Ascertaining Solid Contents.
Sometimes an indirect path is better than a direct course; or, as the sailors say: “The longest way round is the shortest way there.” We can readily measure the contents of solids which are regular or fairly regular of outline. It is easy to compute or estimate the contents of a stone as hewn by a mason to form part of a wall, but to find the volume of a rough boulder by direct measurement is too difficult a task to be worth while. Let us have recourse, then, to an indirect plan which goes back to Archimedes: it will remind us of how the casting process evades the toil of chipping or hammering a mass of metal into a desired form. We take a vessel of regular shape, preferably a cylinder, duly graduated, and partly fill it with water. Any solid, however irregular, immersed therein, will at once have its contents declared by the height to which the water rises in its container, the water-levels before and after the immersion being compared. Incidentally we here have a means of ascertaining specific gravities. Weigh this body before and during immersion; comparison of the two quantities will tell the specific gravity of the body, that is its density as compared with that of water. For example a mass of iron which in air weighs 7.75 pounds will in water weigh 6.75 pounds, so that the specific gravity of iron is 7.75, the difference between the two weights being unity.

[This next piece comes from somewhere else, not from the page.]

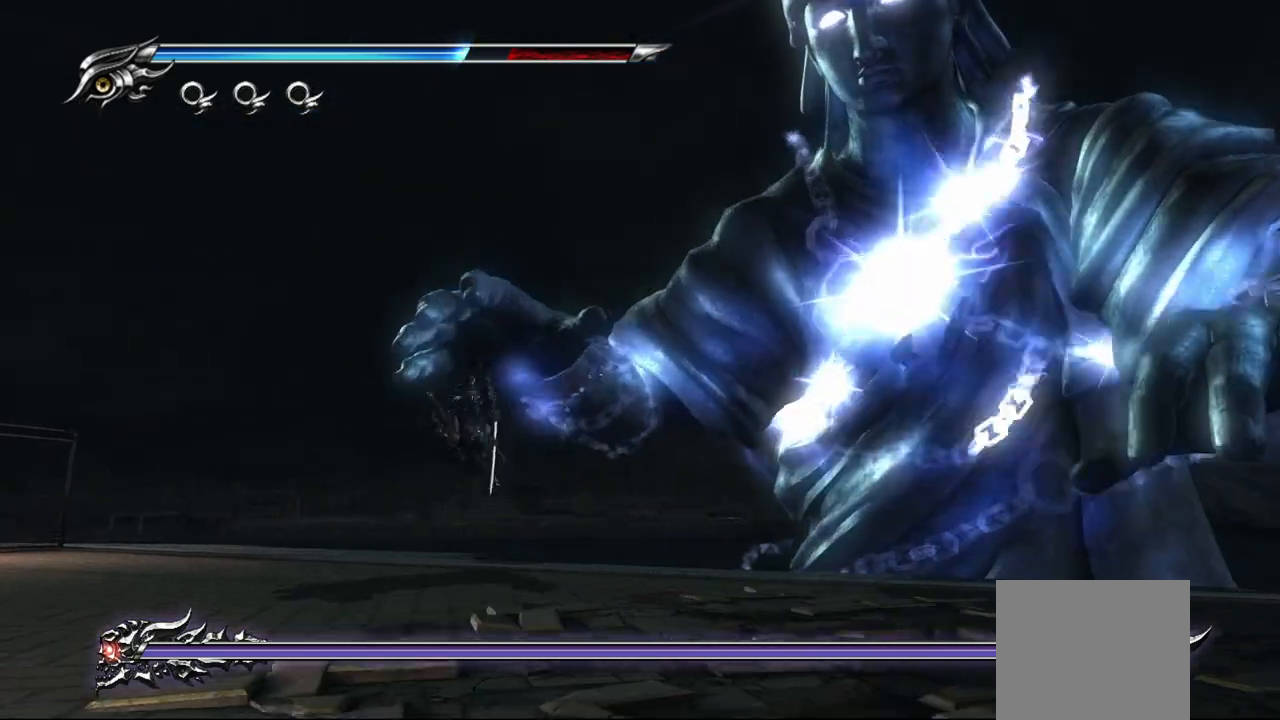
{"buttons": ["L1"], "left_stick": "center", "right_stick": "center", "events": [[317, "L1", "down"], [400, "left_stick", "center"]]}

Sometimes we wish to know the solid contents of a body which will not bear immersion in water; a mass of gum, for instance. In such a case we immerse the body in a graduated vessel filled with fine dry sand, carefully sifted free of hollow spaces. Both before and after immersion the sand is brought to a level which is carefully noted. The difference between these levels, measured in the graduations of the container, gives the solid contents of the immersed body.